I’m encouraged by the growing number of unlimited data plans that are coming into the market. Telecom, Orcon and Slingshot all have them at a range of prices and as three of the top four telcos, that means most customers are within reach of not having to worry about over use charges ever again.
And I’d encourage Telecom to have a closer look at what it’s telling its customers. It’s nearly there, just needs a nudge in the right direction.
The idea of traffic management sends shudders through my spine for internet users.
Information needs to be fully disclosed so customers know if the contract they sign will give them what they actually signed up for and if they have made the right choice or a wrong one.

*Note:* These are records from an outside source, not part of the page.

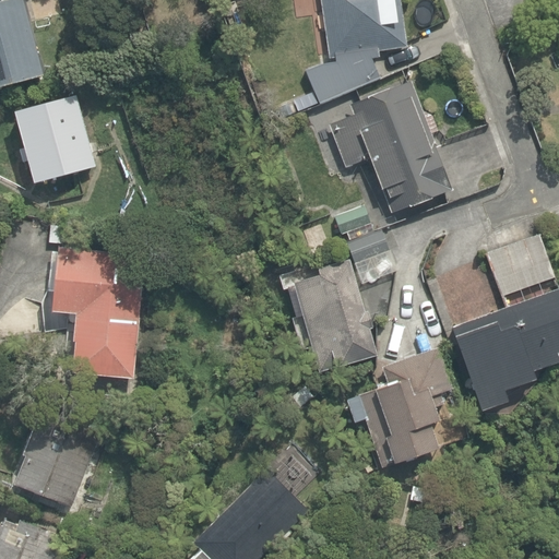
[(3,0),(0,1),(0,86),(45,75),(24,0),(3,0)]
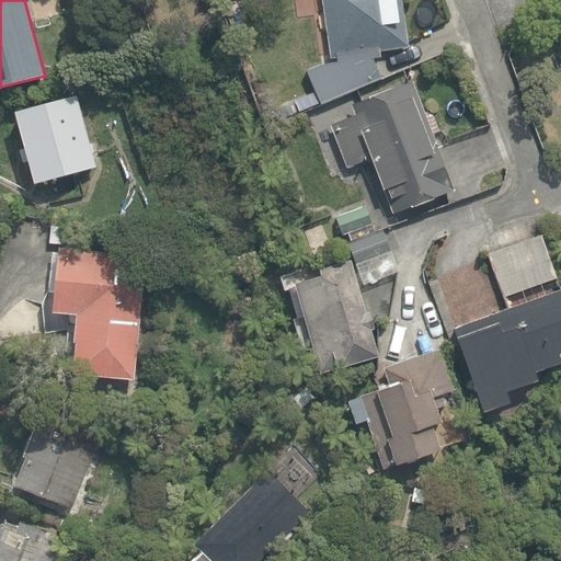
[(307,69),(321,103),(380,78),(373,57),(379,57),(378,50),(409,46),(402,0),(321,0),(330,57),(336,56),(338,61),(322,63),(307,69)]
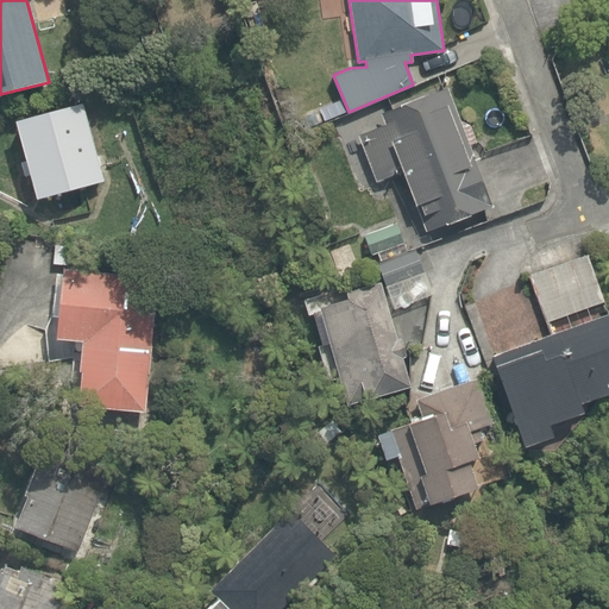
[(50,58),(55,79),(69,76),(66,56),(50,58)]
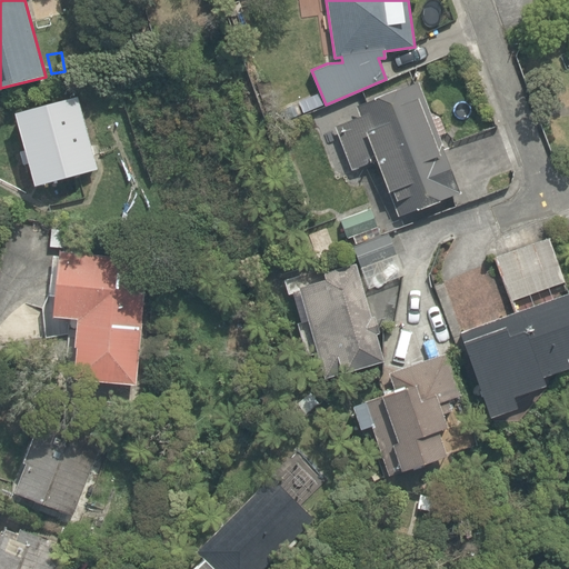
[(388,192),(396,217),(458,195),(437,136),(442,135),(437,118),(429,112),(418,82),(356,105),(359,117),(333,126),(350,170),(379,160),(390,191),(388,192)]
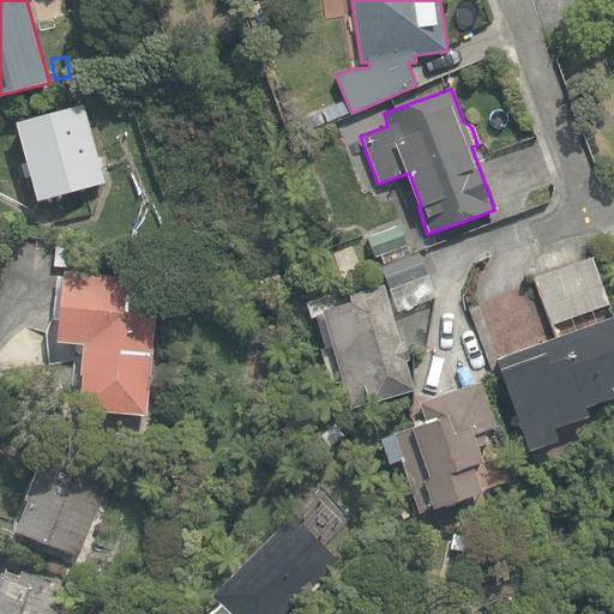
[(32,175),(38,199),(104,180),(84,104),(18,122),(29,161),(23,162),(28,176),(32,175)]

Telecoms service description seems misleading "you can use the internet to it’s full potential" would be a false statement with traffic managment actually limiting its potential.
this next quote from telecom "We don’t run a Fair Use Policy on any of our Ultra Fibre® 30 Broadband plans." isn’t that what the traffic management policy really is ?
There are games that use a P2P system and will traffic managment be able to know if its a game or will it just throttle it and make it unplayable for end users. (telecom hasn’t put much thought into it i guess)
Information is the key to making the right choices but needs to be out in the open and not hiding in the fine print or at the bottom of a document. (how many people have actually read the fine print or the whole document)
That would be ideal but sadly, no. Churn in the industry is huge – up to 30% in some segments – so they like to lock you in for as long as they can.
I always tell users not to sign up for anything more than a year unless they’re absolutely certain they need whatever freebie is being handed out. If it’s a mobile phone that’s one thing but in landline markets they tend not to give you anything (other than the router which is worth what, $100?) so why lock in at all?
I find the contracts telcos provide are just as annoying as the lack of information. I understand why they have contracts but surely if they believed in their product they wouldn’t need to lock you into anything.